According to the reports, Carl Icahn and Darwin Deason own just over 15% of Xerox shares, which may not be enough to force the board’s hand. Yet, they will use the leverage they apparently have to drive an attempt to find a buyer. Xerox, however, may be in enough trouble that a sale at over its current stock price may not be a possibility.
One of Xerox’s problems is that it has been broken into two pieces. A year ago, Conduent Inc. (NYSE: CNDT) was spun out. It describes itself as a “business process services” company, which makes it more of a consultancy than a seller of hardware. Xerox retained the hardware business, which sells products that may have been useful to businesses a decade ago but are no longer.

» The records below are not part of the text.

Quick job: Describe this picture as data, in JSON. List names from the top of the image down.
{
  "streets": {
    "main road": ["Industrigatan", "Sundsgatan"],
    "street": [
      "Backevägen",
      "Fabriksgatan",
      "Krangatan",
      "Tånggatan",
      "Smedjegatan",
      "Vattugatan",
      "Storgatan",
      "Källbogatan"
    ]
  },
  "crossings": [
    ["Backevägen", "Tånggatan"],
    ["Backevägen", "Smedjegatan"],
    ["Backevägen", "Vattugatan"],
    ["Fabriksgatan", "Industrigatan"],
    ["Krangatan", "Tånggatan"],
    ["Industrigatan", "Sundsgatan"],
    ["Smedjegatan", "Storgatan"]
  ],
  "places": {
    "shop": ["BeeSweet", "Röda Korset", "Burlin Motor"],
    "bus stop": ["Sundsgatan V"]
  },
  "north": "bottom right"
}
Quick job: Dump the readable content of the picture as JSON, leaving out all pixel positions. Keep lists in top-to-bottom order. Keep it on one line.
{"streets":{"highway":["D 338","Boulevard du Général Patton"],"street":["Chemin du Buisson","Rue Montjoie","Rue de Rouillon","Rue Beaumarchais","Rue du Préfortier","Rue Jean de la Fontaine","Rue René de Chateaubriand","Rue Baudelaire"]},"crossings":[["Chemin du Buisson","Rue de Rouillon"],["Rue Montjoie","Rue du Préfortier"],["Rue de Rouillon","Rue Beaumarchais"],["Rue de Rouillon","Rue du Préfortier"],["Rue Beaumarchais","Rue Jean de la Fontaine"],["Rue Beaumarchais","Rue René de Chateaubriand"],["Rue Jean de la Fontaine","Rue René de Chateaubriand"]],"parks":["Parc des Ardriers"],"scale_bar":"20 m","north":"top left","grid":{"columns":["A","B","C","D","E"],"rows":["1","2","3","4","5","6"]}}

Since the spin-off, Xerox’s stock has posted very modest performance, up 15% in the past year to $32. Over the same period, the S&P 500 is up 24% to 2,465. That makes the Xerox market cap about $8 billion. A buyout would probably need to be for $10 billion, if the board presses hard for a premium. In its most recently reported quarter, Xerox revenue dropped 5% from the same quarter last year to $2.5 billion. Per-share earnings were up 1.5% to $0.67. Operating margins were a minuscule 12.2%.
Presumably Icahn and Deason believe that Xerox can find a buyer that can cut Xerox expenses via synergies. That will not help increase revenues. Ultimately that is what would make the company valuable. And it will be a daunting job.